この疾患・症状に関連する情報はこちら。 耳が聞こえにくい(難聴)

顔面神経麻痺

顔の神経は脳から内耳の神経と一緒に耳の奥を通って耳の穴の近くから分かれて顔に分布しています。そのため、帯状疱疹が頬やあご、首など耳の近くに発症すると、顔の神経にも障害をもたらし、顔がこわばって目を開けたり閉じたりできないほどの麻痺が起こります。難聴やめまい、味覚障害をともなうこともあります。

角膜炎・網膜炎

目の周囲や額に帯状疱疹が発症し、顔の神経が侵されると、目の角膜や網膜に炎症を起こすことがあります。目の痛み、まぶしさ、涙が出るなどの症状があらわれ、進行すると視力が低下します。

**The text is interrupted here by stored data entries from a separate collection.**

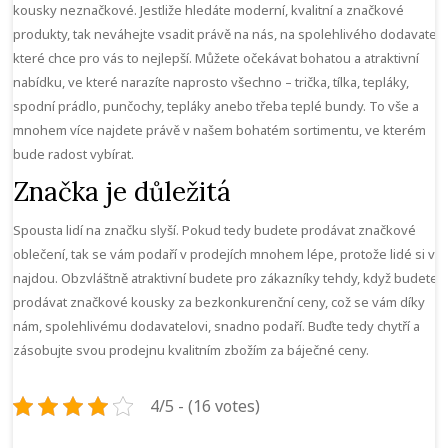
kousky neznačkové. Jestliže hledáte moderní, kvalitní a značkové
produkty, tak neváhejte vsadit právě na nás, na spolehlivého dodavatele
které chce pro vás to nejlepší. Můžete očekávat bohatou a atraktivní
nabídku, ve které narazíte naprosto všechno – trička, tílka, tepláky,
spodní prádlo, punčochy, tepláky anebo třeba teplé bundy. To vše a
mnohem více najdete právě v našem bohatém sortimentu, ve kterém
bude radost vybírat.
Značka je důležitá
Spousta lidí na značku slyší. Pokud tedy budete prodávat značkové
oblečení, tak se vám podaří v prodejích mnohem lépe, protože lidé si vá
najdou. Obzvláštně atraktivní budete pro zákazníky tehdy, když budete
prodávat značkové kousky za bezkonkurenční ceny, což se vám díky
nám, spolehlivému dodavatelovi, snadno podaří. Buďte tedy chytří a
zásobujte svou prodejnu kvalitním zbožím za báječné ceny.
4/5 - (16 votes)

炎症の影響は視神経にまで及ぶことがあるため、最悪の場合失明することもあります。

その他の合併症

お腹に発症した場合は、片側の腹筋が麻痺して、大腸などの働きが低下し膨満感を感じたり、便秘になることがあります。また、陰部周辺に発症した場合は、膀胱や尿道の働きが低下して尿の出が悪くなることがあります。さらに、炎症が強く帯状疱疹が脊髄の深い部分にまで及ぶと、運動麻痺や筋肉の萎縮を起こすこともあります。

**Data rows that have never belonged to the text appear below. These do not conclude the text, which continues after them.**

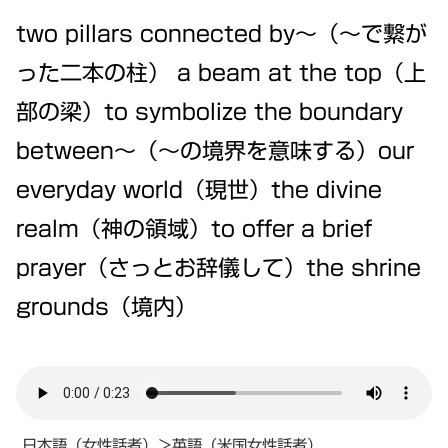
two pillars connected by〜（〜で繋が
った二本の柱） a beam at the top（上
部の梁）to symbolize the boundary
between〜（〜の境界を意味する）our
everyday world（現世）the divine
realm（神の領域）to offer a brief
prayer（さっとお辞儀して）the shrine
grounds（境内）
日本語（女性話者）＞英語（米国女性話者）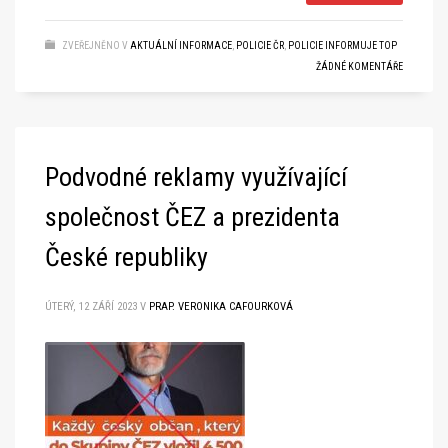
ZVEŘEJNĚNO V
AKTUÁLNÍ INFORMACE
,
POLICIE ČR
,
POLICIE INFORMUJE TOP
ŽÁDNÉ KOMENTÁŘE
Podvodné reklamy využívající
společnost ČEZ a prezidenta
České republiky
ÚTERÝ, 12 ZÁŘÍ 2023
V
PRAP. VERONIKA CAFOURKOVÁ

※上記疾患が心配な場合には、早めに医師の診察を受けましょう。

帯状疱疹(帯状ヘルペス)かもしれない場合は速やかに受診を

病院で診察を受ける

頭痛、耳の痛みや腹痛など痛みはさまざまな部分に起きますが、赤い発疹や水ぶくれがあらわれたときは帯状疱疹が疑われますので、早めに皮膚科を受診しましょう。帯状疱疹は治療が遅れると後遺症が残ることもありますので、発症後2日間、遅くとも72時間以内の治療が大切です 。
また、50歳以上の方や、帯状疱疹のリスクが高い18歳以上の方は帯状疱疹ワクチンを接種することもできます。帯状疱疹ワクチンには、帯状疱疹の発症率を下げる効果と、発症しても重症化を防ぐ効果があります。 ワクチンを接種する際には、医療機関で副反応などの詳しい説明を受けてから接種するようにしましょう。

参考

・帯状疱疹jp (https://taijouhoushin.jp/
・IASR Vol. 39 p139-141: 2018
・日本老年医学会誌 Vol.58 No.1 p48-53:2021

プチメモ水ぼうそうにかかったことがない人は、帯状疱疹からの伝染に注意!

水ぼうそうにかかったことがない人は、帯状疱疹からの伝染に注意!

帯状疱疹は他人に伝染する疾患ではありません。ただし、帯状疱疹の水ぶくれの中にはたくさんの水痘帯状疱疹ウイルスが存在していますから、水ぼうそうのワクチンを接種したことがなく、かかったこともない乳幼児などが帯状疱疹に触れると、水ぼうそうになってしまう可能性があります 。また、妊婦が帯状疱疹になっても胎児への影響はほとんどありません 。ただし、妊娠中に水ぼうそうにかかった場合は重症化しやすい他、流産や先天性水痘症候群(胎児に手足の形成異常や目の炎症、小頭症が生じる疾患)など胎児にも影響が及ぶことがあります。水ぼうそうは水痘ワクチンで予防することができますが、妊娠中の方は接種することができません。妊娠中の水ぼうそうを予防するため、また妊娠中の人に水ぼうそうをうつさないためにも、水ぼうそうにかかったことのない人は予防接種を受けておきましょう。